Hike, demonstrations set at Poverty Point
Published 11:11 am Tuesday, February 18, 2014
A hike though the home site of one of the earliest civilizations in North America is set for Saturday, and the following week visitors will get a chance to see how these ancient people used tools.
A 2.6-mile ranger-guided hike is set to begin at 11 a.m. Saturday at Poverty Point State Historic Site, near Pioneer, La., in West Carroll Parish.
Participants will explore the park’s earthen ridges and mounds while learning about the prehistoric peoples that once occupied the site more than 3,500 years ago.
Natives known as Poverty Point People constructed an complex of semi-elliptical earthen ridges and mounds centered around a 35-acre flat plaza in what is now the state historical site. The largest mound — Mound A — is in the shape of a bird and is believed to have been built over a period of a few months by men and women carrying basketloads of dirt.

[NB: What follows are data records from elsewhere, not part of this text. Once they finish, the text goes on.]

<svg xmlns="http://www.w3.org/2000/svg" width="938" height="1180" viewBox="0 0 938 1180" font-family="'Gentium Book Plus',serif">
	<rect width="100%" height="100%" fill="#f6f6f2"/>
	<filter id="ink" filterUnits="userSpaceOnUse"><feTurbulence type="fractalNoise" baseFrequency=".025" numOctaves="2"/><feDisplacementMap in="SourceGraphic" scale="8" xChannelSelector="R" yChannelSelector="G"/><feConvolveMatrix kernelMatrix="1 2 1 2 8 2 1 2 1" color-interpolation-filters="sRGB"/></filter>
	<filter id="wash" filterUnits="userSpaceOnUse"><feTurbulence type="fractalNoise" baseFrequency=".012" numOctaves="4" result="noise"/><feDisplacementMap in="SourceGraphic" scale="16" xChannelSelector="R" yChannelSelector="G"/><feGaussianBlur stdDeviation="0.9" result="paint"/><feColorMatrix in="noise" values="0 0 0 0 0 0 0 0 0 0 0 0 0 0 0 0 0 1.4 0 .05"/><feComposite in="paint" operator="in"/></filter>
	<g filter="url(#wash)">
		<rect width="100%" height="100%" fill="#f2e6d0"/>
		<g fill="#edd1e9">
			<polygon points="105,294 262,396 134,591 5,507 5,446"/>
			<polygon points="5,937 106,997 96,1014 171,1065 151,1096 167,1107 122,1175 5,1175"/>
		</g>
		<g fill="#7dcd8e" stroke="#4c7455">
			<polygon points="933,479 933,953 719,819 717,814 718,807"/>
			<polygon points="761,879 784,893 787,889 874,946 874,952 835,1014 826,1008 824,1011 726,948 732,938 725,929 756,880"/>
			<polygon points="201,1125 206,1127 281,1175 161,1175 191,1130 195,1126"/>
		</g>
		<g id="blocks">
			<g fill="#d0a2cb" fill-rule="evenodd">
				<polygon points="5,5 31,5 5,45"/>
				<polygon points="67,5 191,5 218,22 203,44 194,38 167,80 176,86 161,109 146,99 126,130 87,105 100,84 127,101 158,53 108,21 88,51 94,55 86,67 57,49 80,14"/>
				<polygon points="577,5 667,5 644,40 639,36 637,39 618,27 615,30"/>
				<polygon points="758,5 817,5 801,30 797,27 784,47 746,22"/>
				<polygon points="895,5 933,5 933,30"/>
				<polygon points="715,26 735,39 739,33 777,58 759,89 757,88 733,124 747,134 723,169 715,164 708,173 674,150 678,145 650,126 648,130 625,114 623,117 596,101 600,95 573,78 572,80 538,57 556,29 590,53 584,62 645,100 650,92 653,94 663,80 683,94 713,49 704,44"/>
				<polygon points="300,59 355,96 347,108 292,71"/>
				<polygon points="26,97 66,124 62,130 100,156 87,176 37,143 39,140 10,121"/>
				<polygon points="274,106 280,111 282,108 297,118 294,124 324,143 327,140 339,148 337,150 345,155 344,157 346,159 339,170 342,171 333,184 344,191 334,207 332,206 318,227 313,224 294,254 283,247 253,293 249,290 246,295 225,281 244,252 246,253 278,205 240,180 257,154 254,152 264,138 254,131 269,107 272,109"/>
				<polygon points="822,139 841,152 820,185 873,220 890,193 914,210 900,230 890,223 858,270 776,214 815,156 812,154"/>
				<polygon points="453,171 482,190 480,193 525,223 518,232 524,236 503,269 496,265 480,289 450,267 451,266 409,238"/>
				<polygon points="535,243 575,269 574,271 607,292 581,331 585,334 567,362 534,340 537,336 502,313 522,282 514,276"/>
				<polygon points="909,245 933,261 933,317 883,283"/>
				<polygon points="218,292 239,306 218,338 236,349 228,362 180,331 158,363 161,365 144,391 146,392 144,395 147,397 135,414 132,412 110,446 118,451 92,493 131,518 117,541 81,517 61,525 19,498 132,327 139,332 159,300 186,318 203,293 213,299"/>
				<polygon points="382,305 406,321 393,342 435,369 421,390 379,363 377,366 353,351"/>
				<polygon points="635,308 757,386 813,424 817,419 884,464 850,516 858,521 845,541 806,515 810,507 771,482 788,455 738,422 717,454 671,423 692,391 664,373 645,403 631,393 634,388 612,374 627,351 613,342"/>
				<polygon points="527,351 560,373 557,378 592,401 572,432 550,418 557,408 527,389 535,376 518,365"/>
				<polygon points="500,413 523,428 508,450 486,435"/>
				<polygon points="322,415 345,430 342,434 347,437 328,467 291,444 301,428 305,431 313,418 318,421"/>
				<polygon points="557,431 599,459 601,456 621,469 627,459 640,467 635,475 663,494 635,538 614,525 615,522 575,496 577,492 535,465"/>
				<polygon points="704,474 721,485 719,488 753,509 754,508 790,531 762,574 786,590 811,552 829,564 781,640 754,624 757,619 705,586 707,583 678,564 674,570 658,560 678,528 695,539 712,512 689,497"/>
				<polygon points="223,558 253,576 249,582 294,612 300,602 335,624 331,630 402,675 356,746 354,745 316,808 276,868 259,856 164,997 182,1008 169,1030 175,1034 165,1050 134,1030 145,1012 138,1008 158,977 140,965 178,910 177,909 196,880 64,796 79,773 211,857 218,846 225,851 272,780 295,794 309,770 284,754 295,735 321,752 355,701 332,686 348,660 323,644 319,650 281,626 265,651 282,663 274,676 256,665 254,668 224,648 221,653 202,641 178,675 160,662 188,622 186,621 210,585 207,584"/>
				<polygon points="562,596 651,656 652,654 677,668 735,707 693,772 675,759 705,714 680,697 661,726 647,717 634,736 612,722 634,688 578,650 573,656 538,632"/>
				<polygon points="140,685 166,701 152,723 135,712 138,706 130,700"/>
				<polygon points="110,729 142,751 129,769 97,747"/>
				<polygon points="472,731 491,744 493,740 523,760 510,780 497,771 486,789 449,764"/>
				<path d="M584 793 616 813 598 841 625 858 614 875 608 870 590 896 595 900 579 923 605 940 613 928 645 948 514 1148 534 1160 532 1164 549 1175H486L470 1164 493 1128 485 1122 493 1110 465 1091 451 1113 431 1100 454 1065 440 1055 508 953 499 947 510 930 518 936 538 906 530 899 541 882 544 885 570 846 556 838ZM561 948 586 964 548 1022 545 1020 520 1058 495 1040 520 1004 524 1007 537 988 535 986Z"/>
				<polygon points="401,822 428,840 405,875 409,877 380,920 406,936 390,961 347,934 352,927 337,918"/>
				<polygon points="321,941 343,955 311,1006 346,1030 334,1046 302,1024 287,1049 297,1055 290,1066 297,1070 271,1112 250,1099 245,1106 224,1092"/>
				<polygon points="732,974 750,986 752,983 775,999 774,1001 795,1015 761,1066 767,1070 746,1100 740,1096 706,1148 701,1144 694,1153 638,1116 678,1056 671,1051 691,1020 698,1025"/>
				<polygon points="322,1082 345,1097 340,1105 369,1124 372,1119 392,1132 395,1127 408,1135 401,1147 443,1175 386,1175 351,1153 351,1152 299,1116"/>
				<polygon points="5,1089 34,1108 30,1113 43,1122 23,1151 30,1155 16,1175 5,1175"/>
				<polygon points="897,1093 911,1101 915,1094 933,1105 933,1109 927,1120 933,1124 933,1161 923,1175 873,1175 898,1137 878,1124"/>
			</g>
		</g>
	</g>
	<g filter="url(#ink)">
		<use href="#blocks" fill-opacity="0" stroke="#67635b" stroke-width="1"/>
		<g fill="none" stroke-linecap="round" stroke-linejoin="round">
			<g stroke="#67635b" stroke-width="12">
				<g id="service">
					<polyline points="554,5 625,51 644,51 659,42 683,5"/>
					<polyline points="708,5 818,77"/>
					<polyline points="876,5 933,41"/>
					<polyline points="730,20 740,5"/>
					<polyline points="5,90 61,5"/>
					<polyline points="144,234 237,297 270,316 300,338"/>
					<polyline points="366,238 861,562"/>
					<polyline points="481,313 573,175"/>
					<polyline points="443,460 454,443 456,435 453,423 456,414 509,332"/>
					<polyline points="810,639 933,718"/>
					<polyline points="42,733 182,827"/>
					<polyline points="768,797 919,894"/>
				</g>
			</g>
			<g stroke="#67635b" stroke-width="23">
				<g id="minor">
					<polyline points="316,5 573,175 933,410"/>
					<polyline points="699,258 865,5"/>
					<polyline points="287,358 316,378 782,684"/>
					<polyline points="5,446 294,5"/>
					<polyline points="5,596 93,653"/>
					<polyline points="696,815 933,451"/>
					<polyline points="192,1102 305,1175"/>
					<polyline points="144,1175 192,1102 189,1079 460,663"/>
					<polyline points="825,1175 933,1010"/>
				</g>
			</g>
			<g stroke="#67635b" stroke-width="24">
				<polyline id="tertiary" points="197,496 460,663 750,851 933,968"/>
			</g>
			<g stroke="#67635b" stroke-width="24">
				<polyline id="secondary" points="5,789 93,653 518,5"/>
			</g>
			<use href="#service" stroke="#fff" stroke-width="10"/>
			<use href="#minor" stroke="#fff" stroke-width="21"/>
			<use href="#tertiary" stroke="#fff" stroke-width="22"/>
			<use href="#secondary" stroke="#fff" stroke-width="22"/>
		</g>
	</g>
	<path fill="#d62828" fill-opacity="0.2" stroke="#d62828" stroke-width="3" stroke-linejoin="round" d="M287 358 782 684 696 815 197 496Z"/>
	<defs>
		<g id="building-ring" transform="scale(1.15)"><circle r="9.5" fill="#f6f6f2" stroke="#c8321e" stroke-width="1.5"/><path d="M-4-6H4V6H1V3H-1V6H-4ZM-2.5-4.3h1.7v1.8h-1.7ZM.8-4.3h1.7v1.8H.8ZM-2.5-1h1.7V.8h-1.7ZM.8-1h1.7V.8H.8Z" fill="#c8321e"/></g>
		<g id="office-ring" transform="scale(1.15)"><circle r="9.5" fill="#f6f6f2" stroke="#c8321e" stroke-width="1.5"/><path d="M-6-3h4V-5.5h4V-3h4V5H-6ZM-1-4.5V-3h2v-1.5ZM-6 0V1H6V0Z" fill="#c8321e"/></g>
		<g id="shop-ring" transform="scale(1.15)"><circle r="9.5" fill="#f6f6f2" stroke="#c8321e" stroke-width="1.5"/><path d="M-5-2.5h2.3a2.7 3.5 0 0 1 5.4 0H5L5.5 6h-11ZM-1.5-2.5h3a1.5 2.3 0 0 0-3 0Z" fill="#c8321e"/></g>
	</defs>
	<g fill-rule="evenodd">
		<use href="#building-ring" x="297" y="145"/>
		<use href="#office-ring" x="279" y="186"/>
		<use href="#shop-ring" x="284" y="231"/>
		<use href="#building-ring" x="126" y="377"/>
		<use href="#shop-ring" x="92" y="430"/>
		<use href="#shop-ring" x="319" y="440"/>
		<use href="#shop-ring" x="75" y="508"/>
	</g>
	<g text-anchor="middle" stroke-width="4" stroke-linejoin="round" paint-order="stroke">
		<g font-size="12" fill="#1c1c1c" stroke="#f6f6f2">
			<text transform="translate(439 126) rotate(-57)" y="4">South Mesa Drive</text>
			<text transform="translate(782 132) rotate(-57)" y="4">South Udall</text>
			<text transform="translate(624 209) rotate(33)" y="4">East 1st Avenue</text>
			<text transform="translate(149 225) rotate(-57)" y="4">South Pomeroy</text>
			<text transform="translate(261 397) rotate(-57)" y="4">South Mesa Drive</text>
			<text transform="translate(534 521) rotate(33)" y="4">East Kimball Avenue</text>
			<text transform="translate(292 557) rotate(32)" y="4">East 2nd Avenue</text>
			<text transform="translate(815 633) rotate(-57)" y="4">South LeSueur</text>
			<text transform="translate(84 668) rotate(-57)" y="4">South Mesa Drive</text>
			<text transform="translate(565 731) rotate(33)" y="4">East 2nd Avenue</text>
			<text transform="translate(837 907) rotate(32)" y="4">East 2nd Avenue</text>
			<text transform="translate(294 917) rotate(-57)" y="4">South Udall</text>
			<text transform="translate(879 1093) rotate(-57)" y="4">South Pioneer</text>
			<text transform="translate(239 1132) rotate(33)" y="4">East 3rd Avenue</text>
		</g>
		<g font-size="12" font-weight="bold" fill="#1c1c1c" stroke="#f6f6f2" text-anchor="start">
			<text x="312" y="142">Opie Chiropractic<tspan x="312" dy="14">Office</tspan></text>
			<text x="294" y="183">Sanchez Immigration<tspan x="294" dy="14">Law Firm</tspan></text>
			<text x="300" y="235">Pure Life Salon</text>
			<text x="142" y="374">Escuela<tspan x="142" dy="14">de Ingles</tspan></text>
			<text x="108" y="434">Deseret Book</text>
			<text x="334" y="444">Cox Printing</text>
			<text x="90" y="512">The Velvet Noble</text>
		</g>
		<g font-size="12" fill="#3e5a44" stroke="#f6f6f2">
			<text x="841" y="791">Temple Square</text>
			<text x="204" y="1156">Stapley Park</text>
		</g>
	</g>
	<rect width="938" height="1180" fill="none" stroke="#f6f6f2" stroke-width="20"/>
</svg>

Some scientists believe the mounds held ceremonial purposes, while some New Age groups contend the mounds were intended as landing places for extraterrestrial life.
Archeologists believe the ridges were used to hold housing and it is estimated that as many as 2,500 people lived at Poverty Point around 1500 B.C., at the height of the civilization.
From 1 to 4 p.m. Sunday, March 2, the park will host hourly tool demonstrations, giving visitors a look at the stone tools Poverty Point People used in their daily lives.
The program includes hands on artifacts display, with audience participation encouraged, park officials said.
Last year, Poverty Point State Historic Site was nominated as a UNESCO World Heritage Site, and a determination on the designation is expected sometime this year. Other World Heritage Sites include the birthplace of Jesus, the Great Wall of China and the Great Pyramid at Giza.
In 2013 UNESCO added 19 sites to the list, but no new heritage sites have been added yet for 2014.
Admission is $4. Children younger than 12 and adults 62 and older are admitted free. The park is open daily from 9 a.m. to 5 p.m.